Will Z-scores help me compare my variables? I have two variables:
1) Percentage of population of different geographic regions which has bought a certain category of product (say hair sprays) in the last MONTH
2) Percentage of population which has bought a specific brand of hair spray in the last YEAR.
I am trying to in which region the brand is doing better compared to the general use of hair spray, and in which it is doing worse. 
Since the first variable is for a month and the second for a whole year, i can't just compare them like that. So I thought i'll transform them into z-scores, and take the difference between the two. Question: Is that a valid approach?
(Side question: the distribution of the second variable has quite a strong positive skew, while the first is fairly normal. Is that a problem?)
Thanks in advance for any advice!
EDITS in response to questions:


*

*For variable 2 I only have data for that one particular brand, so I
can't aggregate across brands. While variable 1 is only for the whole product category encompassing all brands - can't dissaggregate that either.

*Sample size is over 100 geographical regions

*I am attaching a scatter plot of the two variables.
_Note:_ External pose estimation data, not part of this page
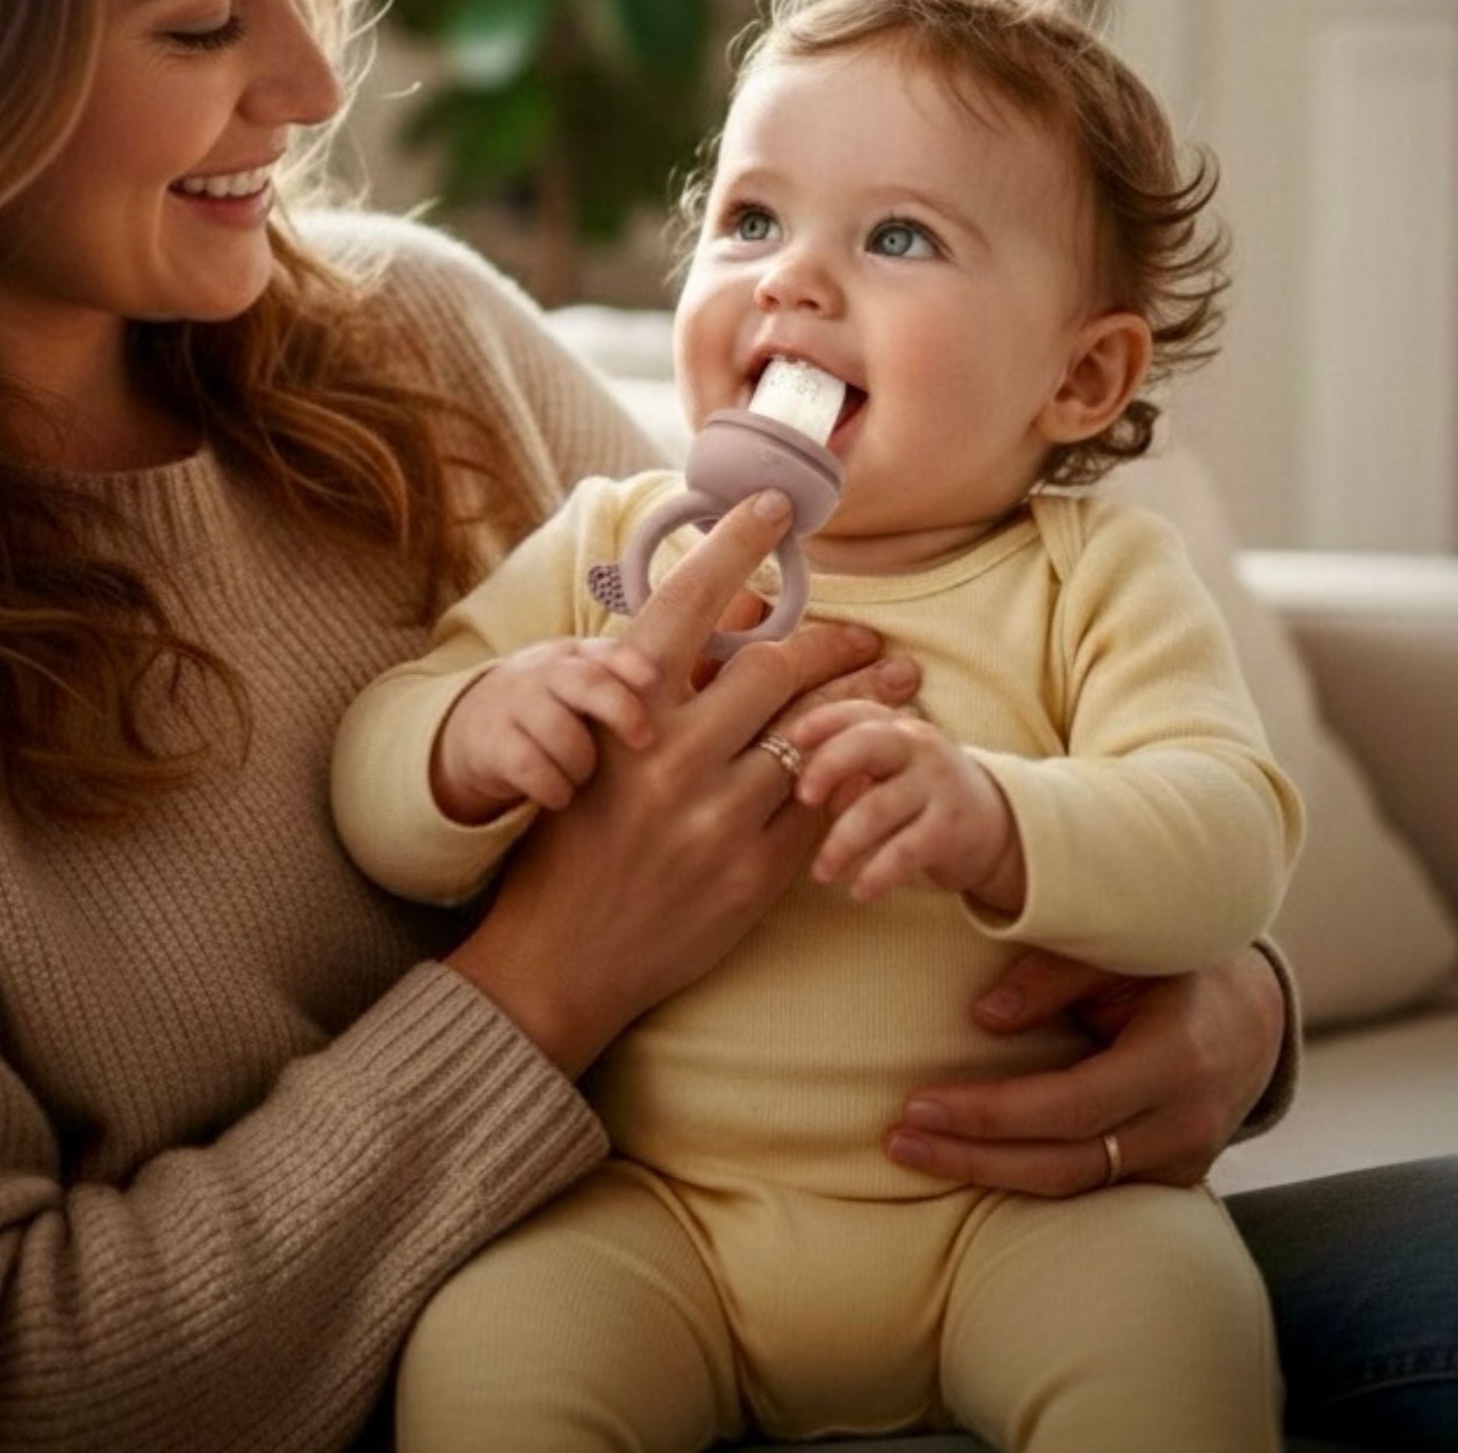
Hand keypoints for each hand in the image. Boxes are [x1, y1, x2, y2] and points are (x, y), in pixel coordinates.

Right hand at [432, 639, 659, 824]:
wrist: (483, 727)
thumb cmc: (567, 711)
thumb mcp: (601, 685)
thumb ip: (657, 686)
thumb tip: (725, 689)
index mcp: (586, 656)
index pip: (612, 651)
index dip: (634, 665)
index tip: (657, 682)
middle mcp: (552, 673)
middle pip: (588, 682)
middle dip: (620, 710)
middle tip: (644, 741)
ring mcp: (520, 705)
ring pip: (563, 733)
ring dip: (584, 762)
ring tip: (589, 778)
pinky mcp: (493, 743)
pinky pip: (532, 768)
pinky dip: (553, 786)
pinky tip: (562, 795)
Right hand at [444, 492, 919, 1075]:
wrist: (561, 954)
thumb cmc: (576, 835)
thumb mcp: (603, 745)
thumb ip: (665, 679)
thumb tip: (736, 606)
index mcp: (627, 714)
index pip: (689, 605)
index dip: (734, 544)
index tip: (775, 503)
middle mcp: (672, 757)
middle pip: (777, 666)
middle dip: (834, 639)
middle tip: (868, 630)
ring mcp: (717, 819)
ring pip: (814, 732)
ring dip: (865, 697)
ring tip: (896, 676)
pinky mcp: (752, 875)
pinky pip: (823, 805)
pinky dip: (855, 768)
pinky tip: (879, 749)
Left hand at [789, 700, 1023, 910]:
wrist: (994, 823)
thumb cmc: (918, 792)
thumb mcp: (887, 768)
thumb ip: (846, 767)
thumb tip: (799, 785)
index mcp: (896, 726)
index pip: (856, 712)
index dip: (822, 720)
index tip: (790, 738)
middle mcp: (919, 747)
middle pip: (867, 744)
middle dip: (829, 765)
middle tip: (802, 797)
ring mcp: (938, 785)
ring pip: (877, 808)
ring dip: (842, 843)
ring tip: (821, 872)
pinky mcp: (951, 828)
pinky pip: (905, 851)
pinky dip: (877, 873)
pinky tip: (859, 891)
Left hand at [883, 945, 1287, 1193]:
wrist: (1253, 1012)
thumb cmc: (1171, 963)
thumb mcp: (1122, 948)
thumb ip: (1054, 974)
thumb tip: (983, 1018)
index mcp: (1173, 1060)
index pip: (1068, 1106)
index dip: (990, 1112)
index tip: (917, 1103)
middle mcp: (1184, 1122)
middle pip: (1064, 1162)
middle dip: (973, 1156)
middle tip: (898, 1140)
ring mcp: (1184, 1159)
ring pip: (1075, 1186)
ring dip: (989, 1173)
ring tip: (915, 1152)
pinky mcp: (1174, 1177)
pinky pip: (1093, 1187)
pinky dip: (1029, 1176)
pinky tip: (971, 1161)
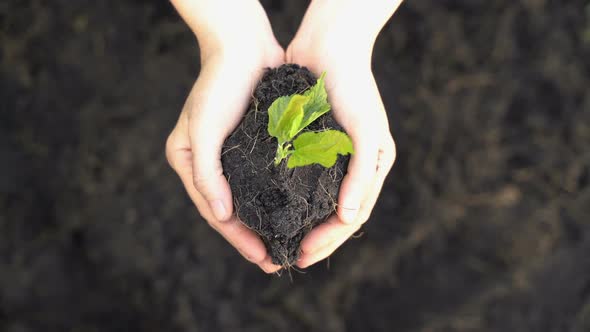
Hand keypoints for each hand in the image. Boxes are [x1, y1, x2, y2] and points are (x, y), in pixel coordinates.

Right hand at [166, 0, 283, 272]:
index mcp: (190, 163)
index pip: (215, 212)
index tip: (264, 258)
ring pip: (252, 199)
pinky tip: (296, 211)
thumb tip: (221, 215)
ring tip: (290, 244)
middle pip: (233, 211)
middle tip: (278, 261)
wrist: (244, 46)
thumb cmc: (218, 85)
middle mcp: (211, 164)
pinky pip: (267, 180)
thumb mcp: (203, 129)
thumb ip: (206, 174)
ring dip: (269, 222)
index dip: (239, 239)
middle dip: (254, 238)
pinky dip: (278, 198)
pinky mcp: (257, 146)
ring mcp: (234, 156)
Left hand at [286, 0, 399, 267]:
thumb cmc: (353, 88)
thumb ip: (361, 176)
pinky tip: (272, 208)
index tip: (302, 255)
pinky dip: (290, 198)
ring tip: (279, 241)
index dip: (329, 239)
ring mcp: (332, 156)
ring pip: (317, 201)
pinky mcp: (311, 144)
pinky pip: (301, 179)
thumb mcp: (366, 133)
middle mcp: (354, 166)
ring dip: (301, 223)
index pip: (353, 217)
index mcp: (373, 167)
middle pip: (335, 215)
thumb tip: (349, 219)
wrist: (329, 47)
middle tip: (288, 258)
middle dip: (314, 240)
One of
which shows variable 2 on a log scale. 

*Just to clarify, I am not so much interested in the overall relationship between the two
variables, but more in arriving at a metric that will tell me for any
specific entity (region) how well it is doing on variable 2
(sales of specific brand) compared to variable 1 (sales of general
product category). Now, of course, I can see that maybe the
regression/scatterplot approaches suggested might be an intermediate
step to achieve that goal. But how do I progress after that?


Thanks so much for the suggestions so far though! 

 A: OK, from your comments, it seems you have data on one brand across several regions, both for one month and for one year. 
Comparing your brand in one region for one month vs. one year is probably not useful; you would have N = 1 and no way to estimate variability. You could multiply month by 12, but if there was a difference between month and year you'd still not really know much - is it a property of the month? 
More likely, you want to look across regions. This could answer a question such as "does our brand do better in region X vs. region Y?" For this, I'd look at two separate regressions, each with "use" as the dependent variable (either for month or for year) and with "region" as the independent variable.
This assumes that your data across regions is in comparable metrics (that is, not total number of people). 
EDIT IN RESPONSE TO COMMENTS:
Given what you've said, I think the best thing is to not transform the data. First, form a ratio for each region: Your brand sales/total sales (you can multiply your brand by 12 if you want to, but it isn't critical). Then use that ratio as the dependent variable in a regression with region as the independent variable
A: I thought I'll report back after I have done some more research on this. The conclusion I draw from this that that two approaches could be taken.
1) Using Z-scores, as initially proposed. When intorduing Z-scores many statistics textbooks give the example of comparing grades in two school subjects,  e.g I got  70 points on a math exam and 85 points in history, but math was the more difficult test. So how do i know which subject i am better in? One converts the socres into Z-scores and then i can compare them. A scholar.google search shows that a number of scientific papers have used this approach for similar problems in all sorts of situations. It appears to me close enough of an example to the problem at hand here too.
2) Using regression. Run a regression of variable 2 on variable 1. The regression line (fitted values) tell me where the sales of the specific product in a region should be given the general sales of the whole product category there, based on the overal relation ship. The difference between that and the actual datapoint (residual) tells me how well the region is doing.